Blogue Qualaxia - Psychothérapie : la question n’est pas de savoir si on peut se permettre de l’offrir, mais bien de savoir si on peut se permettre de ne pas l’offrir

Regroupements stratégiques

L’Organisation mondiale de la santé estime que la dépression est la première cause d’incapacité et qu’elle contribue fortement au fardeau mondial de la maladie. On estime par ailleurs qu’au Canada, environ 20 % de la population sera affectée par un trouble mental dit transitoire, dont la dépression. Ces troubles sont associés à une dégradation marquée du fonctionnement des individus, à une dégradation de leur qualité de vie, et à la mortalité par suicide, en plus de représenter des coûts considérables tant en coûts directs liés aux soins qu’en coûts indirects liés par exemple à une baisse de la productivité.
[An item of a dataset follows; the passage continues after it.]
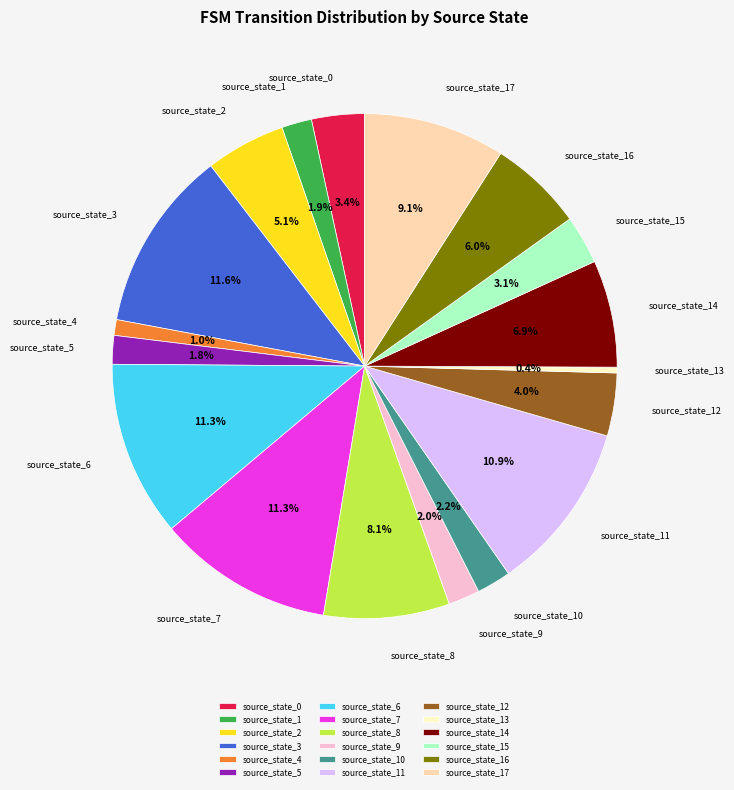

To the nearest percent, what is the difference between the largest and smallest slice percentages?

11%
Toujours au Canada, on estime que les coûts associés aux problèmes de santé mentale atteignaient 52 milliards de dollars en 2006. C’est beaucoup. Peut-on dès lors imaginer qu’en assurant les frais liés à la psychothérapie, en la rendant accessible à tous ceux qui pourraient en bénéficier, en payant donc davantage de professionnels pour offrir ce service, nous pourrions récupérer notre investissement ? Aujourd’hui, avec ce billet, j’aborde la question froidement, faisant fi délibérément des considérations humaines.